## Work to be completed
Identify every line in the records below that contains the word "keys", and copy each of those lines.

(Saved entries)
= Beginning of Section =

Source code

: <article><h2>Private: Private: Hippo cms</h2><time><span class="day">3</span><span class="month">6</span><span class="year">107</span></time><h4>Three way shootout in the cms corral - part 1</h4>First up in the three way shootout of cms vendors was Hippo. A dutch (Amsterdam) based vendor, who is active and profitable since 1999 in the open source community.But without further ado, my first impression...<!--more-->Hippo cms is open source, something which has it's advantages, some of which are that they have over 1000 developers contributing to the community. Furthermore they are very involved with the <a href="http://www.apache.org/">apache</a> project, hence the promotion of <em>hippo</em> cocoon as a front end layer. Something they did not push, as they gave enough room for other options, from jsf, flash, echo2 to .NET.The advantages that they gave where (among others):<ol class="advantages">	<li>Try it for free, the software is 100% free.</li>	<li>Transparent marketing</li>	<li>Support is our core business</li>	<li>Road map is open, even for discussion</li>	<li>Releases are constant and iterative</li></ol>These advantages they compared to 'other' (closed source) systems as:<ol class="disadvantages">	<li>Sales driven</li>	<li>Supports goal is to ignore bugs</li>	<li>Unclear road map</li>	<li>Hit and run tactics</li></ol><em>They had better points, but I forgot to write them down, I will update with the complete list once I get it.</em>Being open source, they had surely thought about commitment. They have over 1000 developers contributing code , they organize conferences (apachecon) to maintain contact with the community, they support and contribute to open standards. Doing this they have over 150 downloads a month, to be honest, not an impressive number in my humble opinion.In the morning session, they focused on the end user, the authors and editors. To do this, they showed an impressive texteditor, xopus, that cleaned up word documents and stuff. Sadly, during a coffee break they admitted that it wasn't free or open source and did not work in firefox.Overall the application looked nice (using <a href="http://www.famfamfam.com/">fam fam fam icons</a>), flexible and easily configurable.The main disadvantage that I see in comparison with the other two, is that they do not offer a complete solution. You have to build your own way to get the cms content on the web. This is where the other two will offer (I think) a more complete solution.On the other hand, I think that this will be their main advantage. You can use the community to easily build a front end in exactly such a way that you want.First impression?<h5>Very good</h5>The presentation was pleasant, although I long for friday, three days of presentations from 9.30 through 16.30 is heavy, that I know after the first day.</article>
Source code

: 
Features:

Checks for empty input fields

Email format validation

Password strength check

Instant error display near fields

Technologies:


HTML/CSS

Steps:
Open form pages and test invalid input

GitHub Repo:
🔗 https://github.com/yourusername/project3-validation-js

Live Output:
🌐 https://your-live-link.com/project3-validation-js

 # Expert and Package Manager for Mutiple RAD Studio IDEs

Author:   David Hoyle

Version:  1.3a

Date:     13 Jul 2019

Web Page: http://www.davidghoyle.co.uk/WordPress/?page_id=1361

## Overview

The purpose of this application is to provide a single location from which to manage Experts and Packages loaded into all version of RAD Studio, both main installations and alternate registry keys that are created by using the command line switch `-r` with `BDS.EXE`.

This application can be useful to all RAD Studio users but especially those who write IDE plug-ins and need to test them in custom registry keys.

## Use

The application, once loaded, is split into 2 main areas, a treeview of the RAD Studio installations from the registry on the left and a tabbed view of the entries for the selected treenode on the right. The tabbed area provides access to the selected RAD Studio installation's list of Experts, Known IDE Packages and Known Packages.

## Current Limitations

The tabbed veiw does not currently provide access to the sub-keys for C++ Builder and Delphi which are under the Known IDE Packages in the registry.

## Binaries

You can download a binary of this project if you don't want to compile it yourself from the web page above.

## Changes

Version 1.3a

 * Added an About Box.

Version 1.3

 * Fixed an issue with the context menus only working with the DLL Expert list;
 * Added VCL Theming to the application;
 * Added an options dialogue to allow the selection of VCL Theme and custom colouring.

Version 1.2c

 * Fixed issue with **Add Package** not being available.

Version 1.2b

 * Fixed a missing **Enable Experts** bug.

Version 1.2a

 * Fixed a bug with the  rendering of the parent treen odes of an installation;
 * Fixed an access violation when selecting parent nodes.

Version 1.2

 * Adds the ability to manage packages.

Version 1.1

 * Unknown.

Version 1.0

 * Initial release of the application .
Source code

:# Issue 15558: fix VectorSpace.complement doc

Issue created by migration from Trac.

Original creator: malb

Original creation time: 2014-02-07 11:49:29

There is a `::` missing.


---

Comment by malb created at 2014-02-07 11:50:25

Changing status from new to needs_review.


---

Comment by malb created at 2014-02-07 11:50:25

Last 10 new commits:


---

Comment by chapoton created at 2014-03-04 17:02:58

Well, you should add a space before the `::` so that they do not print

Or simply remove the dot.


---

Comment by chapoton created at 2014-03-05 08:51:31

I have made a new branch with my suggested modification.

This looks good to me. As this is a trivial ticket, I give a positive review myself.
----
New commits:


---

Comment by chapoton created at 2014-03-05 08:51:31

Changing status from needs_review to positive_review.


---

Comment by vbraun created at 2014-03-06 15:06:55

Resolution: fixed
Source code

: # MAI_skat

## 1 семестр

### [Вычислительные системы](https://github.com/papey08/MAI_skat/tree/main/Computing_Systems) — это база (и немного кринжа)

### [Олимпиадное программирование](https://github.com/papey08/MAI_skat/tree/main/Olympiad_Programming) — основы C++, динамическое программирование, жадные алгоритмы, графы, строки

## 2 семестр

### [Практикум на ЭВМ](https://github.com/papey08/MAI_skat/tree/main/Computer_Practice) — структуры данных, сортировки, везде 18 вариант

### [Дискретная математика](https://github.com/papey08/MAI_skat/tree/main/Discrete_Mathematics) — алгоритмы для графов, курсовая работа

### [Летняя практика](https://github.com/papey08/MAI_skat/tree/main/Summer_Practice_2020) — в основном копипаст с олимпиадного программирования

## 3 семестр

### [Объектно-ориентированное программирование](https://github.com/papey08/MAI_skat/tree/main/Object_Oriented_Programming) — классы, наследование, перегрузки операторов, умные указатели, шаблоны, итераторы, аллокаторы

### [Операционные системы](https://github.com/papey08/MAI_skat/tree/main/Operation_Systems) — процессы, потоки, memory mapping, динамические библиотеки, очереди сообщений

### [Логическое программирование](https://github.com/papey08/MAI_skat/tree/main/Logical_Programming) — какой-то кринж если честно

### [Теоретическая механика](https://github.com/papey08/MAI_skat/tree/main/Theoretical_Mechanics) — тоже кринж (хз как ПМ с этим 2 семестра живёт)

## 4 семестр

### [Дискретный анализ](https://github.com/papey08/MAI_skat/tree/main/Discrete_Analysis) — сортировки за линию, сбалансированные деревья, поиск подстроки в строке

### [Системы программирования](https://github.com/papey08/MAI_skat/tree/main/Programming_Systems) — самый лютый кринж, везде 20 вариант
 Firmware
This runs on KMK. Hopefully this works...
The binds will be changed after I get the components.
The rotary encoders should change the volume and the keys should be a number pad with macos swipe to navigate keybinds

= End of Section =

## Exercise response
The purpose of this application is to provide a single location from which to manage Experts and Packages loaded into all version of RAD Studio, both main installations and alternate registry keys that are created by using the command line switch `-r` with `BDS.EXE`.
This application can be useful to all RAD Studio users but especially those who write IDE plug-ins and need to test them in custom registry keys.
The tabbed veiw does not currently provide access to the sub-keys for C++ Builder and Delphi which are under the Known IDE Packages in the registry.
The rotary encoders should change the volume and the keys should be a number pad with macos swipe to navigate keybinds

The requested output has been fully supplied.